_What this task involves_
Within the entries below, find each line containing the word "TRIANGLE" and copy it.

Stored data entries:

++++++++

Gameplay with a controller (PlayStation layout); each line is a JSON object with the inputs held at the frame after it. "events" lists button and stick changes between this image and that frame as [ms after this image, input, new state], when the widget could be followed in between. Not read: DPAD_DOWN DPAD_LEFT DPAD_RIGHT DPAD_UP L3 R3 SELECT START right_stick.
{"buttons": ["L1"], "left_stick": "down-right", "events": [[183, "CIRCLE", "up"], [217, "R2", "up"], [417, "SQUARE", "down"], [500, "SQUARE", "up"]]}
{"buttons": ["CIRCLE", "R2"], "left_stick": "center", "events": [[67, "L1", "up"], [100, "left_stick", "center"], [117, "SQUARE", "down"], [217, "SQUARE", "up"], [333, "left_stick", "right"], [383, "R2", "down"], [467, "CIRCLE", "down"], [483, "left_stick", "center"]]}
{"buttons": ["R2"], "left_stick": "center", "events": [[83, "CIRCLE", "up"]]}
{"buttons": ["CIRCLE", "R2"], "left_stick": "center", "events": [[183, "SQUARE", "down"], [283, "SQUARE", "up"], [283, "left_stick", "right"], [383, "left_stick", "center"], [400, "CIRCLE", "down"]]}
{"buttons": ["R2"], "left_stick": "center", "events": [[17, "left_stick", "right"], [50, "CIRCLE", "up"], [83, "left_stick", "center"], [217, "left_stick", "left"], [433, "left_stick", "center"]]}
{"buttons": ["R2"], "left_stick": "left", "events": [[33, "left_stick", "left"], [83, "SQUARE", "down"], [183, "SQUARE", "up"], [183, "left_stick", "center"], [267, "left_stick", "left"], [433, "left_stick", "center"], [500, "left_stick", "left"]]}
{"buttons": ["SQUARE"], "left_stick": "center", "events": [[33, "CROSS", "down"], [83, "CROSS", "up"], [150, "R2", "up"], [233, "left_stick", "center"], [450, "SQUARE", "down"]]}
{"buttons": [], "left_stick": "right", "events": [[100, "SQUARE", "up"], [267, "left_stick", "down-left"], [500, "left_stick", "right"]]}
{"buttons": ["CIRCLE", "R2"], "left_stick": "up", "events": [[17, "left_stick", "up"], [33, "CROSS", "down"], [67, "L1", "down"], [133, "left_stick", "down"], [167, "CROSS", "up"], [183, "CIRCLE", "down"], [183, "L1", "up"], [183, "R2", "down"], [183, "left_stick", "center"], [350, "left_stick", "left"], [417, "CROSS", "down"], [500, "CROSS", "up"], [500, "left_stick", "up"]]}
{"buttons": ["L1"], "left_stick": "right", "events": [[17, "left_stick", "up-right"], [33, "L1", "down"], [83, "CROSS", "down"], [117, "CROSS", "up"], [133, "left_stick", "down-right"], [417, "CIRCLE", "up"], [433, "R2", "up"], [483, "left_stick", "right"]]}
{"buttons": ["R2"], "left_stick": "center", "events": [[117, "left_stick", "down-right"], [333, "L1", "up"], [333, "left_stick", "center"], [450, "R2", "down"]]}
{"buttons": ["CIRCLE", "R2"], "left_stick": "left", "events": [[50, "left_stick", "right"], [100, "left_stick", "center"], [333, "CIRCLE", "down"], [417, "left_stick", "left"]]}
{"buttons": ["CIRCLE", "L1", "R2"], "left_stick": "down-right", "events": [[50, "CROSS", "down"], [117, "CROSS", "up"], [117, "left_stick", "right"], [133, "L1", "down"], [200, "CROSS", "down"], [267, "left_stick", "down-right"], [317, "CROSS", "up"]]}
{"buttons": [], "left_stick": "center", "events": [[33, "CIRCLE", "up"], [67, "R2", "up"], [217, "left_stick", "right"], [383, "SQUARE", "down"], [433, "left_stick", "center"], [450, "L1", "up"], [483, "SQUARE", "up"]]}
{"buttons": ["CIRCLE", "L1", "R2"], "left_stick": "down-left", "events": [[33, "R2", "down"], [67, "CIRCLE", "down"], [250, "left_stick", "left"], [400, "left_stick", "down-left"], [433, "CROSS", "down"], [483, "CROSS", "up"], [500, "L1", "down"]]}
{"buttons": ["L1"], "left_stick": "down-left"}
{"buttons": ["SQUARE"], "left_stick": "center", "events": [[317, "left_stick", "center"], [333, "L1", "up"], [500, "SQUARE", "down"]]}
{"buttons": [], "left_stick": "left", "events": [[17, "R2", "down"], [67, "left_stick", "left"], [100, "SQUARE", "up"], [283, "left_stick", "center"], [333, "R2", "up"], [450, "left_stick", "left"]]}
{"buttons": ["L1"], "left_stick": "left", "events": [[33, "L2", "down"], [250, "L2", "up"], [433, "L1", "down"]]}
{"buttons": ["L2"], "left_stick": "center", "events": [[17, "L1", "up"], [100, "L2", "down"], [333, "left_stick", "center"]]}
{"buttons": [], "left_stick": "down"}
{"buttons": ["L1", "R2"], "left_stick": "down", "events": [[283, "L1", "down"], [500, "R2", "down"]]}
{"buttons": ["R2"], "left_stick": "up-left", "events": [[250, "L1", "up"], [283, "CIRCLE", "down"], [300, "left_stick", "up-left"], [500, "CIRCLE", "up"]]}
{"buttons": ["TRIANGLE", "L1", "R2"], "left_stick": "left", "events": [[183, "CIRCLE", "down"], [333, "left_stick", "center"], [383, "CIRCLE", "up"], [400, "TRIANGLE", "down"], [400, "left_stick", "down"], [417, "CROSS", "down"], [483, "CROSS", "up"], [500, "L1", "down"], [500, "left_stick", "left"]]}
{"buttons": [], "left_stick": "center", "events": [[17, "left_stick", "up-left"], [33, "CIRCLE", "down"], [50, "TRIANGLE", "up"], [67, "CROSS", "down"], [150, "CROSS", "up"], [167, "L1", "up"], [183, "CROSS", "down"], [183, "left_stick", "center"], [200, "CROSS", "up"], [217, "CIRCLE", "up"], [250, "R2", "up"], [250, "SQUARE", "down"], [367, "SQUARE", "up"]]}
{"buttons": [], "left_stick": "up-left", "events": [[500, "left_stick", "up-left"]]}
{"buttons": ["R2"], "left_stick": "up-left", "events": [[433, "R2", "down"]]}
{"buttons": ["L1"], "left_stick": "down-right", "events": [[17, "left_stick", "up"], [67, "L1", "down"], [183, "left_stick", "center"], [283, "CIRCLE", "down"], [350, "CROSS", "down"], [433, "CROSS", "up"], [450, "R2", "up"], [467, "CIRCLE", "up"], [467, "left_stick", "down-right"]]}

++++++++

_Answer for this exercise_
{"buttons": ["TRIANGLE", "L1", "R2"], "left_stick": "left", "events": [[183, "CIRCLE", "down"], [333, "left_stick", "center"], [383, "CIRCLE", "up"], [400, "TRIANGLE", "down"], [400, "left_stick", "down"], [417, "CROSS", "down"], [483, "CROSS", "up"], [500, "L1", "down"], [500, "left_stick", "left"]]}
{"buttons": [], "left_stick": "center", "events": [[17, "left_stick", "up-left"], [33, "CIRCLE", "down"], [50, "TRIANGLE", "up"], [67, "CROSS", "down"], [150, "CROSS", "up"], [167, "L1", "up"], [183, "CROSS", "down"], [183, "left_stick", "center"], [200, "CROSS", "up"], [217, "CIRCLE", "up"], [250, "R2", "up"], [250, "SQUARE", "down"], [367, "SQUARE", "up"]]}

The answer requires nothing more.